# Forum Home Renovation Plumbing  Brivis Networker- adding a 2nd controller!

## raff

Gday all, 
I have a Brivis central heating unit in a new house with the Networker (V3) installed to the heater downstairs.  
I would like to add an additional Networker upstairs and wonder would anyone shed some light on what is involved to set up the controller. I already had a 2 wire power cable running between both the heater and current Networker and the planned location of the new Networker. (Planned ahead at frame stage but didn't install a second controller because wasn't sure if I would use it!) 
From the Brivis website I read that 2 controllers can be installed from the one heater running as master/ slave but gives no indication to what is involved in the setup procedure. From looking at the current networker it runs from a two wire setup from the control module on the heater unit itself but doesn't seem to have a terminal for a second controller?

Directions for this task – Copy the forum post about adding a second Brivis Networker controller word for word.

Available data –
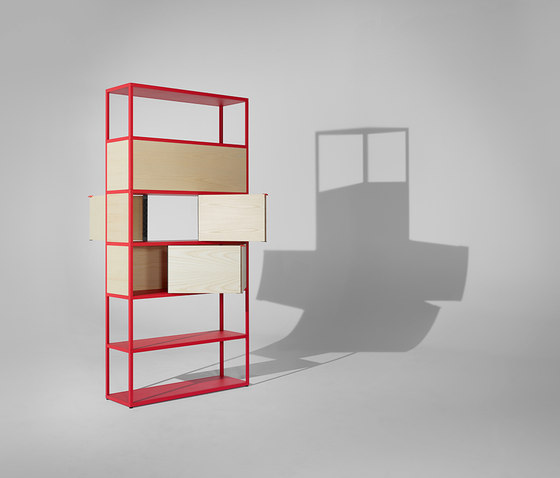
Locate an element on the screen. The width and height of the screenshot is (560, 478). inside of top roof of shelf is located at coordinates (191, 99), (123, 92).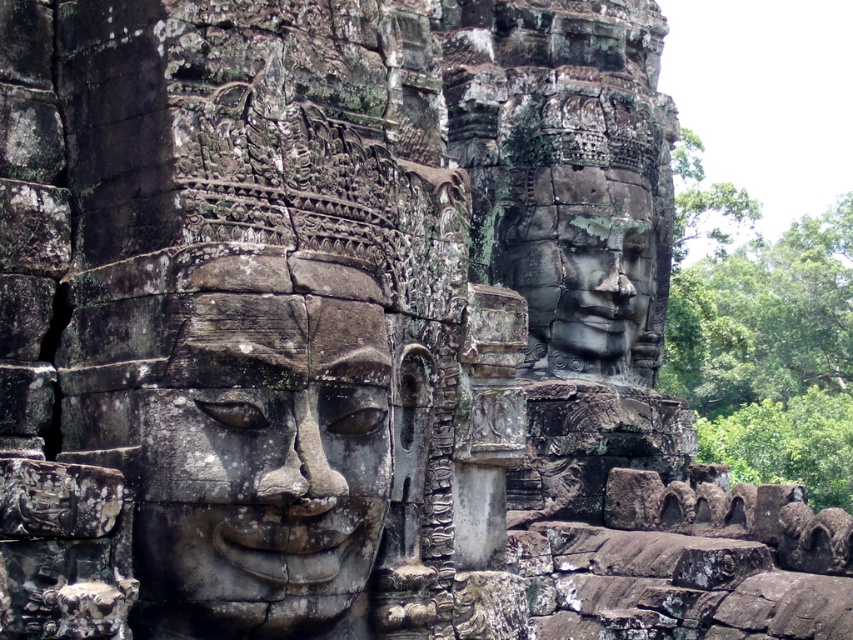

Answer box –
# Forum Home Renovation Plumbing  Brivis Networker- adding a 2nd controller!

## raff

Gday all, 
I have a Brivis central heating unit in a new house with the Networker (V3) installed to the heater downstairs.  
I would like to add an additional Networker upstairs and wonder would anyone shed some light on what is involved to set up the controller. I already had a 2 wire power cable running between both the heater and current Networker and the planned location of the new Networker. (Planned ahead at frame stage but didn't install a second controller because wasn't sure if I would use it!) 
From the Brivis website I read that 2 controllers can be installed from the one heater running as master/ slave but gives no indication to what is involved in the setup procedure. From looking at the current networker it runs from a two wire setup from the control module on the heater unit itself but doesn't seem to have a terminal for a second controller?